> **Do this**
Format the part of the entries below that opens with the line containing "table_cell [1374, 659, 1616, 700]" and closes with the line containing "table_cell 5 [129, 570, 195, 618]" as a JSON list of strings, one per line, with blank lines omitted.
** START OF Supplied entries **
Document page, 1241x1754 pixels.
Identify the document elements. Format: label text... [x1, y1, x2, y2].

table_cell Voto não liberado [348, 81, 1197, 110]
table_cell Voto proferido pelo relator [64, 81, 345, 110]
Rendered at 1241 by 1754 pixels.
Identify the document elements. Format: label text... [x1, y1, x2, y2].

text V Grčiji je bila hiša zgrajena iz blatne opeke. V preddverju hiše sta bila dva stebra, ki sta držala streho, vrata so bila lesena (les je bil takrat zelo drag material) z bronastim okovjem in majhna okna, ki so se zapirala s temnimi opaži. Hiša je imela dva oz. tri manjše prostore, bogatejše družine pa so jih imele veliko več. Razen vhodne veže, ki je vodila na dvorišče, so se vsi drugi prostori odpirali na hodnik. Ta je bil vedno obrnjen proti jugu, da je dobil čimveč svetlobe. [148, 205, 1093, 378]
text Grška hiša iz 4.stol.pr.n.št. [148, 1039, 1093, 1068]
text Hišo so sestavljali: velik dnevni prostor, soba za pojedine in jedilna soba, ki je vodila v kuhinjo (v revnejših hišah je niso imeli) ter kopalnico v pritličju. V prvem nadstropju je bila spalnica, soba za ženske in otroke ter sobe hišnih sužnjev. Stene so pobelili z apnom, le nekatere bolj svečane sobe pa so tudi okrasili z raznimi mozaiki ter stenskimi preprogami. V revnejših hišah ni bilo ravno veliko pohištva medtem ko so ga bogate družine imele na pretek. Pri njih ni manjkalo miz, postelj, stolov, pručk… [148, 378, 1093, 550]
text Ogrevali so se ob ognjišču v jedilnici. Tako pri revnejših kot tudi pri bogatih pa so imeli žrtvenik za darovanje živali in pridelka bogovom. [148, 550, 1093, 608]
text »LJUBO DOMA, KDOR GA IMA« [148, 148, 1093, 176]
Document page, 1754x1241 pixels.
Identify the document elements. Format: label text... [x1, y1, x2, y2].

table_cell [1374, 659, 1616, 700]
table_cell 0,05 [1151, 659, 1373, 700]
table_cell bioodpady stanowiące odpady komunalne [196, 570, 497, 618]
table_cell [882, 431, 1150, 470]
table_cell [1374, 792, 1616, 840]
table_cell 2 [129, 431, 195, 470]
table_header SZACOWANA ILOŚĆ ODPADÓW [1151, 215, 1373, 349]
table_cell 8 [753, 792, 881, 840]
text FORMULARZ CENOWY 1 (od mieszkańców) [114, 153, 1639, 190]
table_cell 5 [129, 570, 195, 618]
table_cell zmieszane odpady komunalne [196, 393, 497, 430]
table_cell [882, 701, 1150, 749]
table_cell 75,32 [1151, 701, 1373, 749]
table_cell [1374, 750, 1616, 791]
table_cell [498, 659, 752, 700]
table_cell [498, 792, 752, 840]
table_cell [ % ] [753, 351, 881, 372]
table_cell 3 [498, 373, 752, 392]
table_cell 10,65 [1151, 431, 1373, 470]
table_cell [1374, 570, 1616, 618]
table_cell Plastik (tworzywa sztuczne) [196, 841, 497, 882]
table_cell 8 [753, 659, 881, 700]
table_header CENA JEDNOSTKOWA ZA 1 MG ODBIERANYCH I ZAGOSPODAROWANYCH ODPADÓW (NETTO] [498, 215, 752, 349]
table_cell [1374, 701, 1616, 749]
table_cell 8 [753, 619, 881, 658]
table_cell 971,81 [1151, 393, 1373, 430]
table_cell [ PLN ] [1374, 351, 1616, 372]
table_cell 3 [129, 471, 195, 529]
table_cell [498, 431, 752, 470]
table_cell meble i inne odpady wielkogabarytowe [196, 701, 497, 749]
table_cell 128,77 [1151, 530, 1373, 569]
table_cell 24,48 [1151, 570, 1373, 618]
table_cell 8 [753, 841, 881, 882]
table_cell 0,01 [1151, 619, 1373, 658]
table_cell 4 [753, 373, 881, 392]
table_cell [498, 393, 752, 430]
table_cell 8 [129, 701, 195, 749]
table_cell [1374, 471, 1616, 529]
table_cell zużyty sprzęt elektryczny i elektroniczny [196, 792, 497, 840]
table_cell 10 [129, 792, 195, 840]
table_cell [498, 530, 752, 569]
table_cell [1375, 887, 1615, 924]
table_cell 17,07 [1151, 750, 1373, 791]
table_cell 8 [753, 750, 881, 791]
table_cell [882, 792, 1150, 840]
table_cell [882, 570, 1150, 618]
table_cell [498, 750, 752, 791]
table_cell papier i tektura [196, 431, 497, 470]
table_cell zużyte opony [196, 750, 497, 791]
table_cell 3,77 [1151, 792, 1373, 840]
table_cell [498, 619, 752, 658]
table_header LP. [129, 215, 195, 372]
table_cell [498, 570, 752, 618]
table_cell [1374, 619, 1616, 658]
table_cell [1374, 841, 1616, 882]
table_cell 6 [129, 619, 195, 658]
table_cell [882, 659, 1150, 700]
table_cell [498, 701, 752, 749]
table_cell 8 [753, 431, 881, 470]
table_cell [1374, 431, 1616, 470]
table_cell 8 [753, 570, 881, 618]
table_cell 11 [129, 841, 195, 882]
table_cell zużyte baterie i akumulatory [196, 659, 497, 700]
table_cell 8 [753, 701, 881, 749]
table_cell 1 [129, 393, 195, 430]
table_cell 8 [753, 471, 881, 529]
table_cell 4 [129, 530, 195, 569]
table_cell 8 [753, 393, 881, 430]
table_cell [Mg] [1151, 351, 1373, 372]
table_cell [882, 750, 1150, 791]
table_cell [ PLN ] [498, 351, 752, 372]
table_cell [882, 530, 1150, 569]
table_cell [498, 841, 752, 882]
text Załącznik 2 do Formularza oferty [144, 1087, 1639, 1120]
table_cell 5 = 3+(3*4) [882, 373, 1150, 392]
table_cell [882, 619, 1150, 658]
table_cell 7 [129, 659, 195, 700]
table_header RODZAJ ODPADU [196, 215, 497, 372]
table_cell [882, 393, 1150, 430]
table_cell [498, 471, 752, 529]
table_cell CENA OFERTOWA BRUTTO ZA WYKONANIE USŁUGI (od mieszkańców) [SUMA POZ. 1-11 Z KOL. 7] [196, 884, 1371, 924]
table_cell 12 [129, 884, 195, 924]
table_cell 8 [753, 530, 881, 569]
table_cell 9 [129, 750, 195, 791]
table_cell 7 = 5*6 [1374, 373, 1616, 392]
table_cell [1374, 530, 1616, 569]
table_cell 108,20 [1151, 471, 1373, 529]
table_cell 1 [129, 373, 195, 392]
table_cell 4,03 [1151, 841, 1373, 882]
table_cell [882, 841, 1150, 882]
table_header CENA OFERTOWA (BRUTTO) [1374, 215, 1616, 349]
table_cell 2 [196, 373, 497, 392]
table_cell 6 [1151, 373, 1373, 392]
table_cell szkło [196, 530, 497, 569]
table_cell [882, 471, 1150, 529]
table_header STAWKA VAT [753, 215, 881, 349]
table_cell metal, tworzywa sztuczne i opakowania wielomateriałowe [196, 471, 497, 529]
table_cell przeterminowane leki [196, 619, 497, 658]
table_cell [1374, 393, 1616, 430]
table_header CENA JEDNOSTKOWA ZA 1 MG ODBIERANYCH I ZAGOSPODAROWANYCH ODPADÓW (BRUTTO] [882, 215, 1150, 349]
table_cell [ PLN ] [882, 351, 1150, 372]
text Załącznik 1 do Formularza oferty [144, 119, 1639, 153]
** END OF Supplied entries **
> **Result for this task**
[
  "table_cell [1374, 659, 1616, 700]",
  "table_cell 0,05 [1151, 659, 1373, 700]",
  "table_cell bioodpady stanowiące odpady komunalne [196, 570, 497, 618]",
  "table_cell [882, 431, 1150, 470]",
  "table_cell [1374, 792, 1616, 840]",
  "table_cell 2 [129, 431, 195, 470]",
  "table_header SZACOWANA ILOŚĆ ODPADÓW [1151, 215, 1373, 349]",
  "table_cell 8 [753, 792, 881, 840]",
  "text FORMULARZ CENOWY 1 (od mieszkańców) [114, 153, 1639, 190]",
  "table_cell 5 [129, 570, 195, 618]"
]